Important Reminder: Roadcheck 2017 will run this year from Tuesday, June 6th through Thursday, June 8th. The highway inspectors’ emphasis will be checking load securement.


The Transportation Security Administration issued an alert to the truck rental industry on the increased threat of using commercial motor vehicles in terrorist vehicle ramming attacks. The agency noted in the last 3 years that at least 173 people have been killed and more than 700 wounded in 17 ramming attacks around the world. While no similar incident has happened yet in the United States, at least one event involving an automobile has occurred. While some truck leasing companies have not made public how they vet vehicle renters, others state they require multiple forms of identification and screen applicants through terror watch lists. The Department of Homeland Security also issued a bulletin to the trucking industry advising on the increased possibility of homegrown terrorism and to report any suspicious activity to the FBI.


The Insurance Institute for Highway Safety is advocating federal legislation to mandate side underride guards on trailers similar to the “DOT” bumpers now mounted at the rear of trailers. Its 2015 data indicates more automobile occupants died hitting the sides of trailers compared to hitting the rear, and it estimates of the 301 passengers killed in side accidents, half of them involved underride incidents.
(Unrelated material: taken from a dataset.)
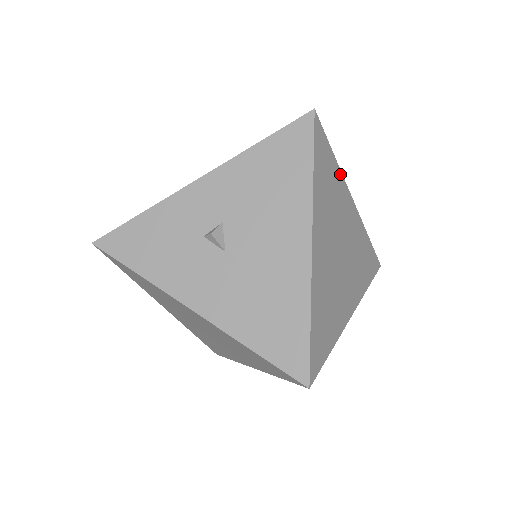
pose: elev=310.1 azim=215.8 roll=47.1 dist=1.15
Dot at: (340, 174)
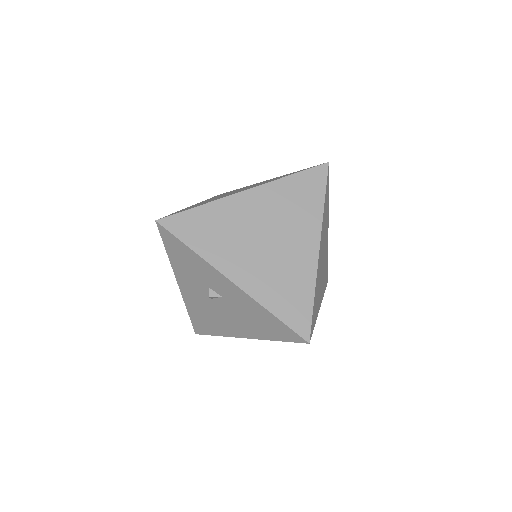
Dot at: occluded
IIHS states a 2012 study found strong side underride guards have the potential of reducing serious injuries by 75% in crashes between large trucks and cars. This year the institute tested a trailer mounted with an 800-pound side guard frame which successfully prevented a car traveling 35 mph from crashing underneath the unit. Safety advocates have drafted legislation for side underride guards, but it has not yet been introduced in Congress.


Electronic Logging Device shopping tip: Motor carriers studying which manufacturer to choose for ELDs should make sure the devices are able to have the driver email data to a highway inspector. While federal regulations allow another option for the ELD to send data via a Bluetooth or USB connection, state enforcement agencies are establishing policies to ban this method of data transferal. Their rationale is simple: There is no way that the state wants a driver to establish a direct connection to its trooper’s laptop. The risk of transmitting viruses and other mischief, whether intentional or not, is too great.


Strong opposition has surfaced to a petition at the Federal Motor Carrier Safety Administration to allow hair testing for drugs instead of urine testing. The AFLCIO submitted comments stating hair testing can produce false results and may have an inherent racial bias. The labor organization says the agency must wait for the Department of Health and Human Services to conclude its evaluation of this method of testing, as required by federal law. Several civil rights organizations similarly oppose the petition.


Did you know… An inaugural survey by a new professional driver group, One20, found 57% of its members still use paper logs and not electronic logging devices. The federal deadline requiring ELDs on most trucks is December 18th, now a little over 6 months away.